The 18-year-old returned home to Sierra Madre, Calif., when the COVID-19 pandemic hit and started adding some much-needed muscle mass to his five-foot-nine frame. He worked out with brother Jason, a Dallas Stars prospect, and started taking the intensity to a whole other level last month when Leafs general manager Kyle Dubas tabbed him to be ready for a potential NHL restart.

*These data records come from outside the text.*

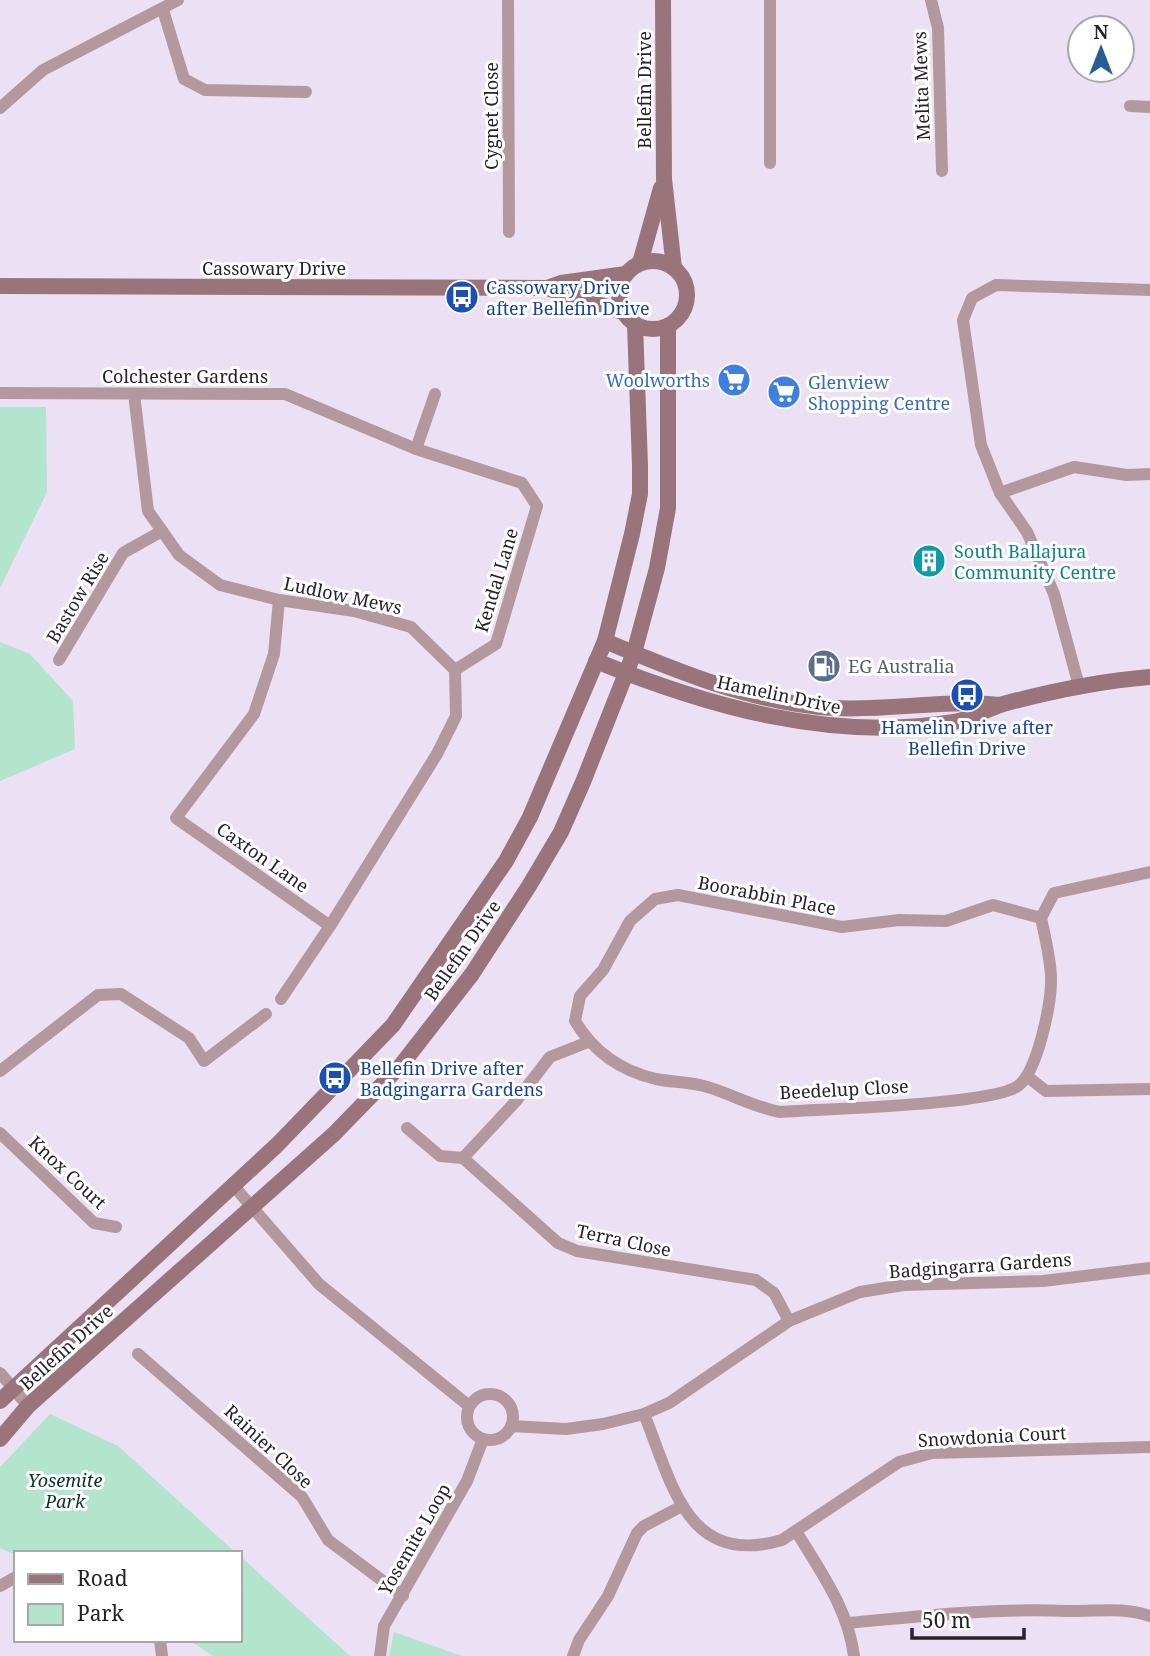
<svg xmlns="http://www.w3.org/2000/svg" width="1150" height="1656" viewBox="0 0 1150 1656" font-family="'Noto Serif',serif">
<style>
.green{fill:#b3e4cd}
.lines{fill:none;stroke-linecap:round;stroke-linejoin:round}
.street{stroke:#b3999e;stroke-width:12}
.secondary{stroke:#99757b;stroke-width:16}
.labels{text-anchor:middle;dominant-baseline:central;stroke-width:6;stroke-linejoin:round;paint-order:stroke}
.street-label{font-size:18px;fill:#27222a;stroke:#fff}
.transit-label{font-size:18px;fill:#164399;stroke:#fff;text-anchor:start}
.shop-label{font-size:18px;fill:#366cbe;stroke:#fff;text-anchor:end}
.culture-label{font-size:18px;fill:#0d838f;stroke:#fff;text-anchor:start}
.service-label{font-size:18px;fill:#4e5e75;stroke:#fff;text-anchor:start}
.park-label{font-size:18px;font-style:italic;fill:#043625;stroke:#fff}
</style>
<rect width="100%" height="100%" fill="#ece0f5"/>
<!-- green -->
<g class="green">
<polygon points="0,407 46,407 47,492 0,588"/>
<polygon points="0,642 30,654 73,701 75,749 0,781"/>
<polygon points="50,1414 118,1446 236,1553 16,1553 16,1555 0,1548 0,1467"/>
<polygon points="240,1556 350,1656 213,1656 189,1640 240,1640"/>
<polygon points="394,1632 462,1656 389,1656"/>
</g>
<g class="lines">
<!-- street -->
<g class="street">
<polyline points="508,0 509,232"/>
<polyline points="770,0 770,163"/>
<polyline points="931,0 938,28 942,171"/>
<polyline points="163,10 184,79 205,90 306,92"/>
<polyline points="1130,106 1150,107"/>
<polyline points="0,108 43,70 178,0"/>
<polyline points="0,393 285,394 416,449 522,483 537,506 496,644 455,670"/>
<polyline points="134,394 148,511 179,555 220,585 279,600 354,611 411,627 455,670 456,716 437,754 330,926 281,999"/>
<polyline points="416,449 435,394"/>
<polyline points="1000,493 1074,467 1127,475 1150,474"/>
<polyline points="279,600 274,654 254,714 176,818 330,926"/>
<polyline points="59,660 123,553 162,531"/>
<polyline points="1079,686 1054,594 1027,532 1000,493 981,445 963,320 972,298 996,285 1150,290"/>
<path d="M 1041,918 C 1045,937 1050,957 1051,976 C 1052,1001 1038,1071 1018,1086 C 992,1105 822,1109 780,1112 C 753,1107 730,1093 704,1086 C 688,1082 671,1082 656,1079 C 621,1071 593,1051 575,1021 L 580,996 L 603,970 L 630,921 L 655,899 L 678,895 L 842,927 L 899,920 L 946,921 L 993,905 L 1041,918 L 1054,893 L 1150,872"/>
<polyline points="588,1042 550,1057 516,1101 463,1158 558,1243 577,1251 756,1280 774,1293 789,1321"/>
<polyline points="0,1071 98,995 121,994 189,1038 204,1061 266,1014"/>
<polyline points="1028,1077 1046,1091 1150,1089"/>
<polyline points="407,1128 440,1156 463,1158"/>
<polyline points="0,1133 94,1223 116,1227"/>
<polyline points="232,1184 319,1284 469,1406"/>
<polyline points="138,1354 302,1497 328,1540 403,1596"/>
<polyline points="0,1373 28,1406"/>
<circle cx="490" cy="1417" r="23"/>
<path d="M 644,1414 C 672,1482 686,1568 782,1540 L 899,1462 L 932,1453 L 1150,1447"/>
<polyline points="511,1426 566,1429 603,1424 644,1414 669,1403 789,1321 860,1292 904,1285 1043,1281 1150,1268"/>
<path d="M 796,1531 C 820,1571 848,1608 854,1656"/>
<polyline points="0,1586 16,1577"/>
<path d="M 848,1623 C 920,1616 993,1608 1066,1611 C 1096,1612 1121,1606 1150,1616"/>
<polyline points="160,1640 162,1656"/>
<polyline points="380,1656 384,1626 467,1481 483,1439"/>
<polyline points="573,1656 579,1640 608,1596 637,1533 644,1526 682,1506"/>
</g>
<!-- secondary -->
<g class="secondary">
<polyline points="663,0 664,179 674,268"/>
<circle cx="653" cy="295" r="34"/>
<polyline points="640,263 661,188"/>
<polyline points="0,286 547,288 623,312"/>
<polyline points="547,288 561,283 626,274"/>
<path d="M 605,641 C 677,671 756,704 834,708 C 890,711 944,699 999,705"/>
<path d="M 596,661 C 709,707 832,742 954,722 C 972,719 986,709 1003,704 C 1052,691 1100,681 1150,677"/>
<polyline points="0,1401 277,1145 393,1025 506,861 530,817 605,641 632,534 640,494 640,466 635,324"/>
<polyline points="0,1439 28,1406 334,1134 402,1064 472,974 529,886 561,832 583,782 634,653 657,568 668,508 668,326"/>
</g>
</g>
<!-- icons -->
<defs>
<symbol id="bus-disc" viewBox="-11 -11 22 22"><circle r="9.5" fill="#1a4fb4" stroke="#fff"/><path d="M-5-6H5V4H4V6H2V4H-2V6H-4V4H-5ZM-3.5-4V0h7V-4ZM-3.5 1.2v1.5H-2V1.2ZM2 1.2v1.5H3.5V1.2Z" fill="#fff"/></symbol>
<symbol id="supermarket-disc" viewBox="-11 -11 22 22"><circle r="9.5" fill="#3f7fe0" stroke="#fff"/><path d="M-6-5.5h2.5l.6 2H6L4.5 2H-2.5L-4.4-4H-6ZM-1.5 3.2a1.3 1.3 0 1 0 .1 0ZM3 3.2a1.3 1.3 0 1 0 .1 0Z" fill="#fff"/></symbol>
<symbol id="building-disc" viewBox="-11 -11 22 22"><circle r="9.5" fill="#0f9aa8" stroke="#fff"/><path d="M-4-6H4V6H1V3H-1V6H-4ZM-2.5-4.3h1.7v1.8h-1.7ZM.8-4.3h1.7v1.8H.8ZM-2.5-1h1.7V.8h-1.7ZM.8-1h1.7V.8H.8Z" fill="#fff"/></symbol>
<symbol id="fuel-disc" viewBox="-11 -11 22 22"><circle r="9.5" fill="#5c6f8a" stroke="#fff"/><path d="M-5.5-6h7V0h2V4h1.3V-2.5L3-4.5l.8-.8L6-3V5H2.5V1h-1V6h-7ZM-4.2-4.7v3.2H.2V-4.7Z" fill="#fff"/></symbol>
</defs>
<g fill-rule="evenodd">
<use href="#bus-disc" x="443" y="278" width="38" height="38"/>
<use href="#supermarket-disc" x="715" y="361" width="38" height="38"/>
<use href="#supermarket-disc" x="765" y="373" width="38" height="38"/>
<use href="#building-disc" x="910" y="542" width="38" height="38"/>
<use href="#fuel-disc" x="805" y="647" width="38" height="38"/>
<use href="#bus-disc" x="948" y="676" width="38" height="38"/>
<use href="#bus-disc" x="316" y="1059" width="38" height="38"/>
</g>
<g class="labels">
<!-- street labels -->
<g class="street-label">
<text transform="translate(921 86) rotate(-92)">Melita Mews</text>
<text transform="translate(644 90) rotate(-90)">Bellefin Drive</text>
<text transform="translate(491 116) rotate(-90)">Cygnet Close</text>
<text x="274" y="268">Cassowary Drive</text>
<text x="185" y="376">Colchester Gardens</text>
<text transform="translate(496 580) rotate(-73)">Kendal Lane</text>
<text transform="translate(343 595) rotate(12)">Ludlow Mews</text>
<text transform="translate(77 597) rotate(-59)">Bastow Rise</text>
<text transform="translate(779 694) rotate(12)">Hamelin Drive</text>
<text transform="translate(263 857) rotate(35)">Caxton Lane</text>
<text transform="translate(767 895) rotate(11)">Boorabbin Place</text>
<text transform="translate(462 950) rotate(-55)">Bellefin Drive</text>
<text transform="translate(844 1089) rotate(-3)">Beedelup Close</text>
<text transform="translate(68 1172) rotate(43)">Knox Court</text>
<text transform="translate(624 1240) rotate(12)">Terra Close</text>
<text transform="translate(980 1265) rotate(-4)">Badgingarra Gardens</text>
<text transform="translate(66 1347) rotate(-42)">Bellefin Drive</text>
<text transform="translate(992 1436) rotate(-3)">Snowdonia Court</text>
<text transform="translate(269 1446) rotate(43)">Rainier Close</text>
<text transform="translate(414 1539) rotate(-60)">Yosemite Loop</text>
</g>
<!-- transit labels -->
<g class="transit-label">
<text x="486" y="287">Cassowary Drive<tspan x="486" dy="21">after Bellefin Drive</tspan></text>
<text x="967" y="727" text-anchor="middle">Hamelin Drive after<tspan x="967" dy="21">Bellefin Drive</tspan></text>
<text x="360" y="1068">Bellefin Drive after<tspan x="360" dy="21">Badgingarra Gardens</tspan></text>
</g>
<!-- shop labels -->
<g class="shop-label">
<text x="710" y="380">Woolworths</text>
<text x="808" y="382" text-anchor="start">Glenview<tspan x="808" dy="21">Shopping Centre</tspan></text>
</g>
<!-- culture labels -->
<g class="culture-label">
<text x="954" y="551">South Ballajura<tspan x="954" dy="21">Community Centre</tspan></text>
</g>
<!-- service labels -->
<g class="service-label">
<text x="848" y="666">EG Australia</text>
</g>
<!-- park labels -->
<g class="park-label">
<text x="65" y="1480">Yosemite<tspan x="65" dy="21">Park</tspan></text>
</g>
</g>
<!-- legend -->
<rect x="14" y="1551" width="228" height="91" fill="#ffffff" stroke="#a9a7aa" stroke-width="2"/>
<rect x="28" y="1574" width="35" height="10" fill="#99757b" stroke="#a9a7aa" stroke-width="2"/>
<text x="77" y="1586" font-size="21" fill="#27222a">Road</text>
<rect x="28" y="1604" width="35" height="21" fill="#b3e4cd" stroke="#a9a7aa" stroke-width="2"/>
<text x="77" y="1621" font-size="21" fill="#27222a">Park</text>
<!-- north arrow -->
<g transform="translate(1101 49)"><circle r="33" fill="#ffffff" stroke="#a9a7aa" stroke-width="2"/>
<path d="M0-5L12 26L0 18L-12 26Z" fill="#255e96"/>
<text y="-10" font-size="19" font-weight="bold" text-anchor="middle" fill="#27222a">N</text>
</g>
<!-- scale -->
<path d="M912 1628v10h112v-10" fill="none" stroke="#27222a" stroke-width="3.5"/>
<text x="922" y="1628" font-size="21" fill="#27222a" stroke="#ffffff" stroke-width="5" paint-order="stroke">50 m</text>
</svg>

That extra training, plus his breakthrough campaign in the Ontario Hockey League, are sources of confidence for Robertson. He doesn’t see any resemblance between the player he is today and the one who lasted 72 hours before being sent home from Leafs training camp in September.
“I think that I’ve enhanced a lot of my off-ice performance now which can help me with my on-ice,” said Robertson. “Overall I think I’m ready. We’ll see what the coaching staff and what Toronto wants, but just personally — mentally and physically — I think I’m there.
“We’ll see as it goes.”
The short visit to Newfoundland for training camp still proved fruitful since it resulted in Robertson signing an entry-level contract and gaining access to the kind of resources he could only dream of before getting drafted 53rd overall last June.
He estimates that he’s exchanged more than 100 texts with Leafs nutritionist Margaret Hughes, often sending her pictures of his meals for feedback or picking her brain about supplements. He also routinely reaches out to the organization’s strength coaches and has sent video of every different type of exercise he’s doing during quarantine.
“I think they kind of heard from me more than they wanted to,” said Robertson. “I don’t doubt they get annoyed with me.”
Perhaps, but it also helped put him in position to get his NHL opportunity a little sooner than expected.